TASK GOAL: Rewrite the lines of the material below, replacing "common name" with "vernacular name" and leaving everything else unchanged.

A block of data:
-- START --

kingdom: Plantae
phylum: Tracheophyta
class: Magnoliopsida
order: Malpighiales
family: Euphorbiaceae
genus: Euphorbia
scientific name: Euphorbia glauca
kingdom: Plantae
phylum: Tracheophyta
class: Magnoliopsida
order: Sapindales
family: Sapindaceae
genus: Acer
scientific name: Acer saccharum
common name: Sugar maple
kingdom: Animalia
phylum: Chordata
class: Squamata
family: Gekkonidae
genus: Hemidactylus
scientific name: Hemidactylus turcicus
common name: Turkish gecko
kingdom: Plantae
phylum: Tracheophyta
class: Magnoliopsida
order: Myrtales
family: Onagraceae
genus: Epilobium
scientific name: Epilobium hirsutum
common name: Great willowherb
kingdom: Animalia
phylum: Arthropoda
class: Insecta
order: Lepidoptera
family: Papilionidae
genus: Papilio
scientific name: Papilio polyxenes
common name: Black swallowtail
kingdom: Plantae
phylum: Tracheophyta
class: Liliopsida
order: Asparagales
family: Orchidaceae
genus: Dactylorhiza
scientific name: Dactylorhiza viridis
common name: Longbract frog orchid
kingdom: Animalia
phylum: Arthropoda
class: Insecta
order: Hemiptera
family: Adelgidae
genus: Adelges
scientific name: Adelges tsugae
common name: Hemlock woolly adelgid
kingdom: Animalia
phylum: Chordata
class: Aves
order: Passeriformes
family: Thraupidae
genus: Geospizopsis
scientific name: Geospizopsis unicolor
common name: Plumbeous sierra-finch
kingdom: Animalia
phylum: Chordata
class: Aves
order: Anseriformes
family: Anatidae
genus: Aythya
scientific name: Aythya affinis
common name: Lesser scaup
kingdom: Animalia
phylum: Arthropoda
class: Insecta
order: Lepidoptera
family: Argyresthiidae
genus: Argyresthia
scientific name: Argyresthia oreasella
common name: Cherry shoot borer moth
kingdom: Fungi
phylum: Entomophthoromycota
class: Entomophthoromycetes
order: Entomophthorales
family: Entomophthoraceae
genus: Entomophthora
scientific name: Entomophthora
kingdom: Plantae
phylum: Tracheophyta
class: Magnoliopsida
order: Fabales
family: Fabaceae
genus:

-- END --

THE RESPONSE:
kingdom: Plantae
phylum: Tracheophyta
class: Magnoliopsida
order: Malpighiales
family: Euphorbiaceae
genus: Euphorbia
scientific name: Euphorbia glauca
kingdom: Plantae
phylum: Tracheophyta
class: Magnoliopsida
order: Sapindales
family: Sapindaceae
genus: Acer
scientific name: Acer saccharum
vernacular name: Sugar maple
kingdom: Animalia
phylum: Chordata
class: Squamata
family: Gekkonidae
genus: Hemidactylus
scientific name: Hemidactylus turcicus
vernacular name: Turkish gecko
kingdom: Plantae
phylum: Tracheophyta
class: Magnoliopsida
order: Myrtales
family: Onagraceae
genus: Epilobium
scientific name: Epilobium hirsutum
vernacular name: Great willowherb
kingdom: Animalia
phylum: Arthropoda
class: Insecta
order: Lepidoptera
family: Papilionidae
genus: Papilio
scientific name: Papilio polyxenes
vernacular name: Black swallowtail
kingdom: Plantae
phylum: Tracheophyta
class: Liliopsida
order: Asparagales
family: Orchidaceae
genus: Dactylorhiza
scientific name: Dactylorhiza viridis
vernacular name: Longbract frog orchid
kingdom: Animalia
phylum: Arthropoda
class: Insecta
order: Hemiptera
family: Adelgidae
genus: Adelges
scientific name: Adelges tsugae
vernacular name: Hemlock woolly adelgid
kingdom: Animalia
phylum: Chordata
class: Aves
order: Passeriformes
family: Thraupidae
genus: Geospizopsis
scientific name: Geospizopsis unicolor
vernacular name: Plumbeous sierra-finch
kingdom: Animalia
phylum: Chordata
class: Aves
order: Anseriformes
family: Anatidae
genus: Aythya
scientific name: Aythya affinis
vernacular name: Lesser scaup
kingdom: Animalia
phylum: Arthropoda
class: Insecta
order: Lepidoptera
family: Argyresthiidae
genus: Argyresthia
scientific name: Argyresthia oreasella
vernacular name: Cherry shoot borer moth
kingdom: Fungi
phylum: Entomophthoromycota
class: Entomophthoromycetes
order: Entomophthorales
family: Entomophthoraceae
genus: Entomophthora
scientific name: Entomophthora
kingdom: Plantae
phylum: Tracheophyta
class: Magnoliopsida
order: Fabales
family: Fabaceae
genus:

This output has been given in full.